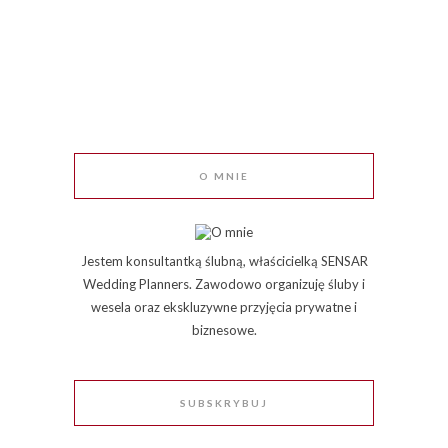
O MNIE
Jestem konsultantką ślubną, właścicielką SENSAR
Wedding Planners. Zawodowo organizuję śluby i
wesela oraz ekskluzywne przyjęcia prywatne i
biznesowe.
SUBSKRYBUJ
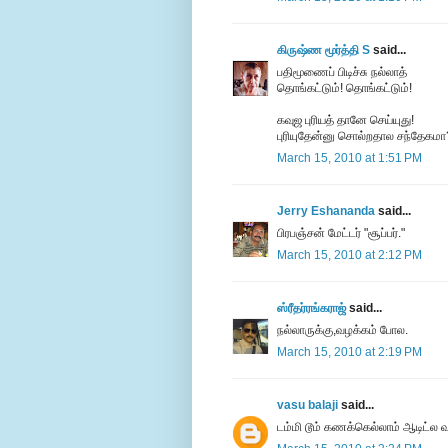
கிருஷ்ண மூர்த்தி S
said...
பதிமூணைப் பிடிச்சு நல்லாத்
தொங்கட்டும்! தொங்கட்டும்!
கவுஜ புரியத் தானே செய்யுது!
புரியுதேன்னு சொல்றதால சந்தேகமா
March 15, 2010 at 1:51 PM
Jerry Eshananda
said...
பிரபஞ்சன் மேட்டர் "சூப்பர்."
March 15, 2010 at 2:12 PM
ஸ்ரீதர்ரங்கராஜ்
said...
நல்லாருக்கு,வழக்கம் போல.
March 15, 2010 at 2:19 PM
vasu balaji
said...
டம்மி டூம் கணக்கெல்லாம் ஆடிட்ல வ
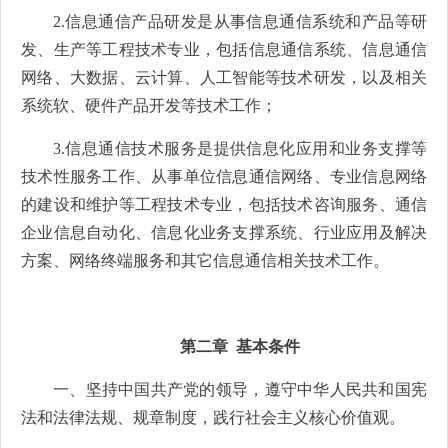
2.信息通信产品研发是从事信息通信系统和产品等研
发、生产等工程技术专业，包括信息通信系统、信息通信
网络、大数据、云计算、人工智能等技术研发，以及相关
系统软、硬件产品开发等技术工作；
3.信息通信技术服务是提供信息化应用和业务支撑等
技术性服务工作、从事单位信息通信网络、专业信息网络
的建设和维护等工程技术专业，包括技术咨询服务、通信
企业信息自动化、信息化业务支撑系统、行业应用及解决
方案、网络终端服务和其它信息通信相关技术工作。
第二章 基本条件
一、坚持中国共产党的领导，遵守中华人民共和国宪
法和法律法规、规章制度，践行社会主义核心价值观。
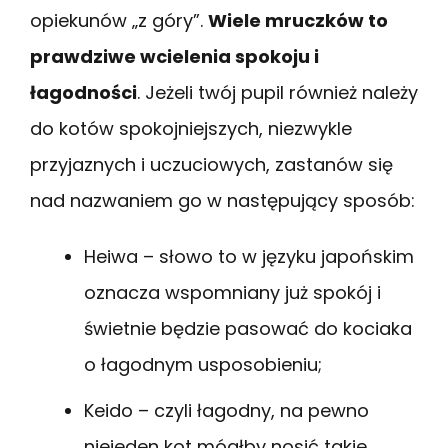
opiekunów „z góry”.
Wiele mruczków to
prawdziwe wcielenia spokoju i
łagodności
. Jeżeli twój pupil również należy
do kotów spokojniejszych, niezwykle
przyjaznych i uczuciowych, zastanów się
nad nazwaniem go w następujący sposób:
Heiwa – słowo to w języku japońskim
oznacza wspomniany już spokój i
świetnie będzie pasować do kociaka
o łagodnym usposobieniu;
Keido – czyli łagodny, na pewno
niejeden kot mógłby nosić takie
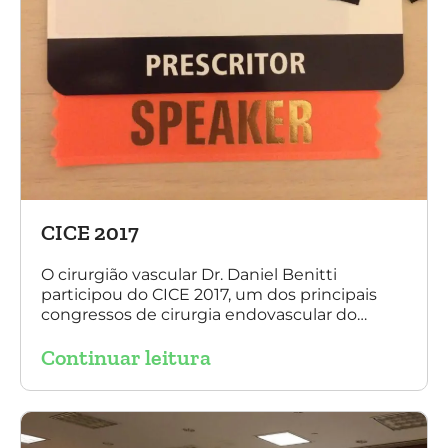
CICE 2017
O cirurgião vascular Dr. Daniel Benitti
participou do CICE 2017, um dos principais
congressos de cirurgia endovascular do
mundo. No evento ele apresentou uma aula
Continuar leitura
sobre a experiência brasileira no tratamento
de aneurismas com a endoprótese
multilayer. Mais de 200 pacientes operados
sem nenhum caso de paraplegia!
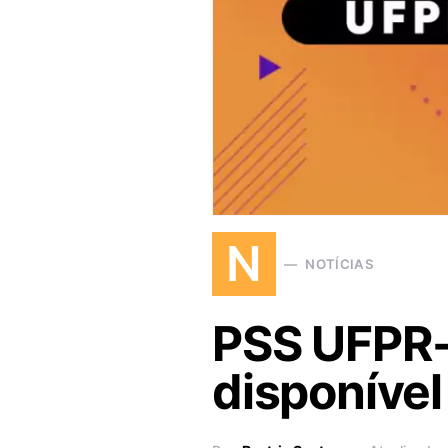
N
NOTÍCIAS
PSS UFPR-
disponível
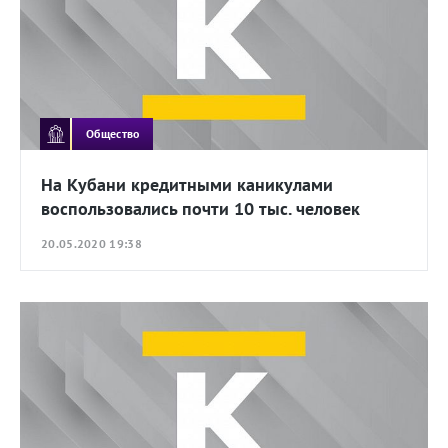
Общество
На Кубани кредитными каникулами
воспользовались почти 10 тыс. человек
20.05.2020 19:38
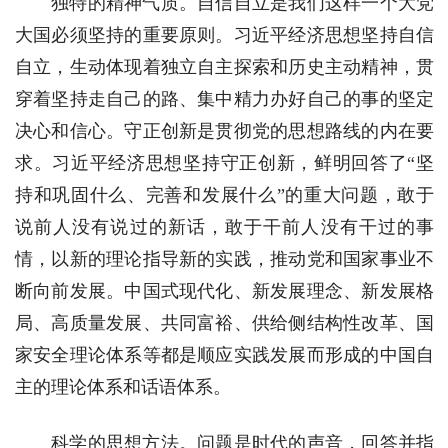
独特的精神气质。自信自立是我们这样一个大党
大国必须坚持的重要原则。习近平经济思想坚持自信
自立，生动体现着独立自主探索和历史主动精神，贯
穿着坚持走自己的路、集中精力办好自己的事的坚定
决心和信心。守正创新是贯彻党的思想路线的内在要
求。习近平经济思想坚持守正创新，鲜明回答了“坚
持和巩固什么、完善和发展什么”的重大问题，敢于
说前人没有说过的新话，敢于干前人没有干过的事
情，以新的理论指导新的实践，推动党和国家事业不
断向前发展。中国式现代化、新发展理念、新发展格
局、高质量发展、共同富裕、供给侧结构性改革、国
家安全理论体系等都是顺应实践发展而形成的中国自
主的理论体系和话语体系。
科学的思想方法。问题是时代的声音，回答并指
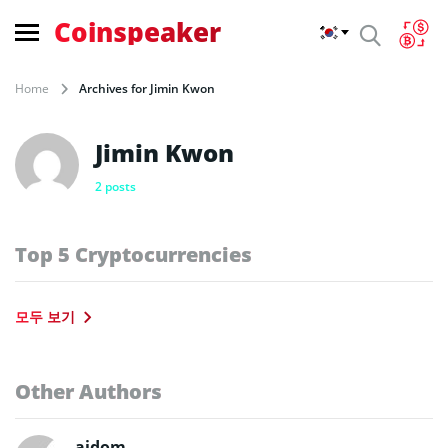
Coinspeaker
Home
Archives for Jimin Kwon
Jimin Kwon
2 posts
Top 5 Cryptocurrencies
모두 보기
Other Authors
aidom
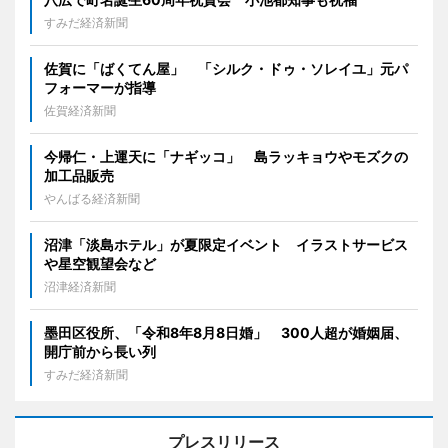
すみだ経済新聞
佐賀に「ばくてん屋」 「シルク・ドゥ・ソレイユ」元パ
フォーマーが指導
佐賀経済新聞
今帰仁・上運天に「ナギッコ」 島ラッキョウやモズクの
加工品販売
やんばる経済新聞
沼津「淡島ホテル」が夏限定イベント イラストサービス
や星空観望会など
沼津経済新聞
墨田区役所、「令和8年8月8日婚」 300人超が婚姻届、
開庁前から長い列
すみだ経済新聞
プレスリリース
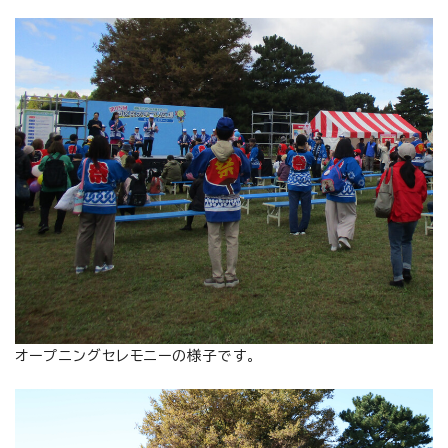
オープニングセレモニーの様子です。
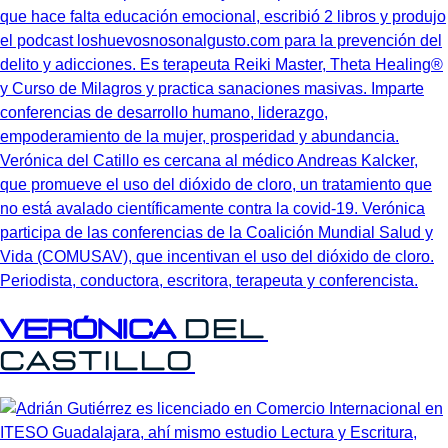
Periodista, conductora, escritora, terapeuta y conferencista.
Verónica
del
Castillo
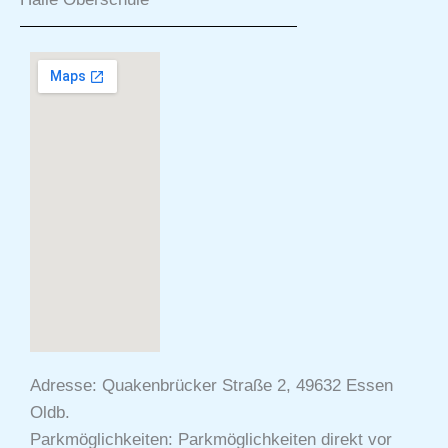
Adresse: Quakenbrücker Straße 2, 49632 Essen
Oldb.
Parkmöglichkeiten: Parkmöglichkeiten direkt vor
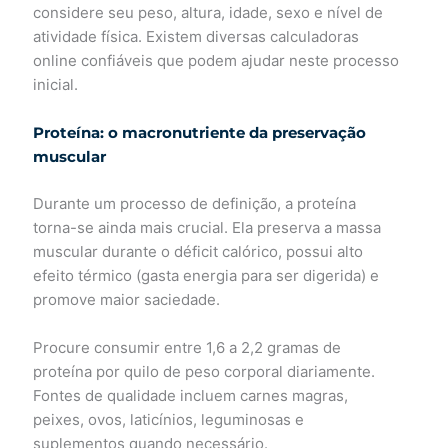
considere seu peso, altura, idade, sexo e nível de
atividade física. Existem diversas calculadoras
online confiáveis que podem ajudar neste processo
inicial.
Proteína: o macronutriente da preservação
muscular
Durante um processo de definição, a proteína
torna-se ainda mais crucial. Ela preserva a massa
muscular durante o déficit calórico, possui alto
efeito térmico (gasta energia para ser digerida) e
promove maior saciedade.
Procure consumir entre 1,6 a 2,2 gramas de
proteína por quilo de peso corporal diariamente.
Fontes de qualidade incluem carnes magras,
peixes, ovos, laticínios, leguminosas e
suplementos quando necessário.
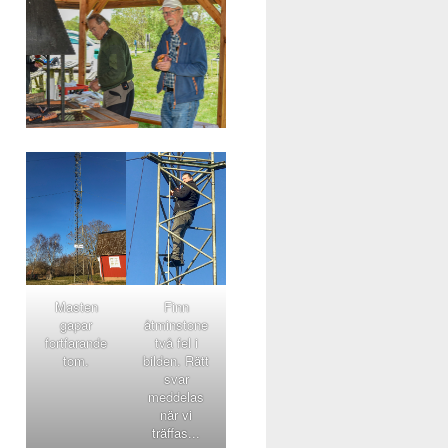
Masten
Finn
gapar
åtminstone
fortfarande
två fel i
tom.
bilden. Rätt
svar
meddelas
när vi
träffas...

--------------------------------------------------

* PROBLEM DETAILS *
Replace "said" with "wrote" wherever it appears in the text of all the rows above, and give that text again with nothing else changed. Leave the pictures out.

* THE COMPLETED TASK *
O MNIE
Jestem konsultantką ślubną, właścicielką SENSAR
Wedding Planners. Zawodowo organizuję śluby i
wesela oraz ekskluzywne przyjęcia prywatne i
biznesowe.
SUBSKRYBUJ
கிருஷ்ண மூர்த்தி S
wrote...
பதிமூணைப் பிடிச்சு நல்லாத்
தொங்கட்டும்! தொங்கட்டும்!
கவுஜ புரியத் தானே செய்யுது!
புரியுதேன்னு சொல்றதால சந்தேகமா
March 15, 2010 at 1:51 PM
Jerry Eshananda
wrote...
பிரபஞ்சன் மேட்டர் "சூப்பர்."
March 15, 2010 at 2:12 PM
ஸ்ரீதர்ரங்கராஜ்
wrote...
நல்லாருக்கு,வழக்கம் போல.
March 15, 2010 at 2:19 PM
vasu balaji
wrote...
டம்மி டூம் கணக்கெல்லாம் ஆடிட்ல வ
2.信息通信产品研发是从事信息通信系统和产品等研
发、生产等工程技术专业，包括信息通信系统、信息通信
网络、大数据、云计算、人工智能等技术研发，以及相关
系统软、硬件产品开发等技术工作；
3.信息通信技术服务是提供信息化应用和业务支撑等
技术性服务工作、从事单位信息通信网络、专业信息网络
的建设和维护等工程技术专业，包括技术咨询服务、通信
企业信息自动化、信息化业务支撑系统、行业应用及解决
方案、网络终端服务和其它信息通信相关技术工作。
第二章 基本条件
一、坚持中国共产党的领导，遵守中华人民共和国宪
法和法律法规、规章制度，践行社会主义核心价值观。
opiekunów „z góry”.
Wiele mruczków to
prawdziwe wcielenia spokoju i
łagodności
. Jeżeli twój pupil również należy
do kotów spokojniejszych, niezwykle
przyjaznych i uczuciowych, zastanów się
nad nazwaniem go w następujący sposób:
Heiwa – słowo to w języku japońskim
oznacza wspomniany już spokój i
świetnie będzie pasować do kociaka
o łagodnym usposobieniu;
Keido – czyli łagodny, na pewno
niejeden kot mógłby nosić takie
CICE 2017
O cirurgião vascular Dr. Daniel Benitti
participou do CICE 2017, um dos principais
congressos de cirurgia endovascular do
mundo. No evento ele apresentou uma aula
Continuar leitura
sobre a experiência brasileira no tratamento
de aneurismas com a endoprótese
multilayer. Mais de 200 pacientes operados
sem nenhum caso de paraplegia!
N
NOTÍCIAS
PSS UFPR-
disponível
Общество
На Кубани кредитными каникулами
воспользовались почти 10 тыс. человек
20.05.2020 19:38
独特的精神气质。自信自立是我们这样一个大党
大国必须坚持的重要原则。习近平经济思想坚持自信
自立，生动体现着独立自主探索和历史主动精神，贯
穿着坚持走自己的路、集中精力办好自己的事的坚定
决心和信心。守正创新是贯彻党的思想路线的内在要
求。习近平经济思想坚持守正创新，鲜明回答了“坚
持和巩固什么、完善和发展什么”的重大问题，敢于
说前人没有说过的新话，敢于干前人没有干过的事
情，以新的理论指导新的实践，推动党和国家事业不
断向前发展。中国式现代化、新发展理念、新发展格
局、高质量发展、共同富裕、供给侧结构性改革、国
家安全理论体系等都是顺应实践发展而形成的中国自
主的理论体系和话语体系。
科学的思想方法。问题是时代的声音，回答并指
Coinspeaker
Home
Archives for Jimin Kwon
Jimin Kwon
2 posts
Top 5 Cryptocurrencies
모두 보기
Other Authors
aidom
すみだ経済新聞
佐賀に「ばくてん屋」 「シルク・ドゥ・ソレイユ」元パ
フォーマーが指導
佐賀経済新聞
今帰仁・上運天に「ナギッコ」 島ラッキョウやモズクの
加工品販売
やんばる経済新聞
沼津「淡島ホテル」が夏限定イベント イラストサービス
や星空観望会など
沼津経済新聞
墨田区役所、「令和8年8月8日婚」 300人超が婚姻届、
開庁前から長い列
すみだ経済新聞
プレスリリース
オープニングセレモニーの様子です。
Periodista, conductora, escritora, terapeuta y conferencista.
Verónica
del
Castillo
Adresse: Quakenbrücker Straße 2, 49632 Essen
Oldb.
Parkmöglichkeiten: Parkmöglichkeiten direkt vor
considere seu peso, altura, idade, sexo e nível de
atividade física. Existem diversas calculadoras
online confiáveis que podem ajudar neste processo
inicial.
Proteína: o macronutriente da preservação
muscular
Durante um processo de definição, a proteína
torna-se ainda mais crucial. Ela preserva a massa
muscular durante o déficit calórico, possui alto
efeito térmico (gasta energia para ser digerida) e
promove maior saciedade.
Procure consumir entre 1,6 a 2,2 gramas de
proteína por quilo de peso corporal diariamente.
Fontes de qualidade incluem carnes magras,
peixes, ovos, laticínios, leguminosas e
suplementos quando necessário.
Masten
Finn
gapar
åtminstone
fortfarande
två fel i
tom.
bilden. Rätt
svar
meddelas
när vi
träffas...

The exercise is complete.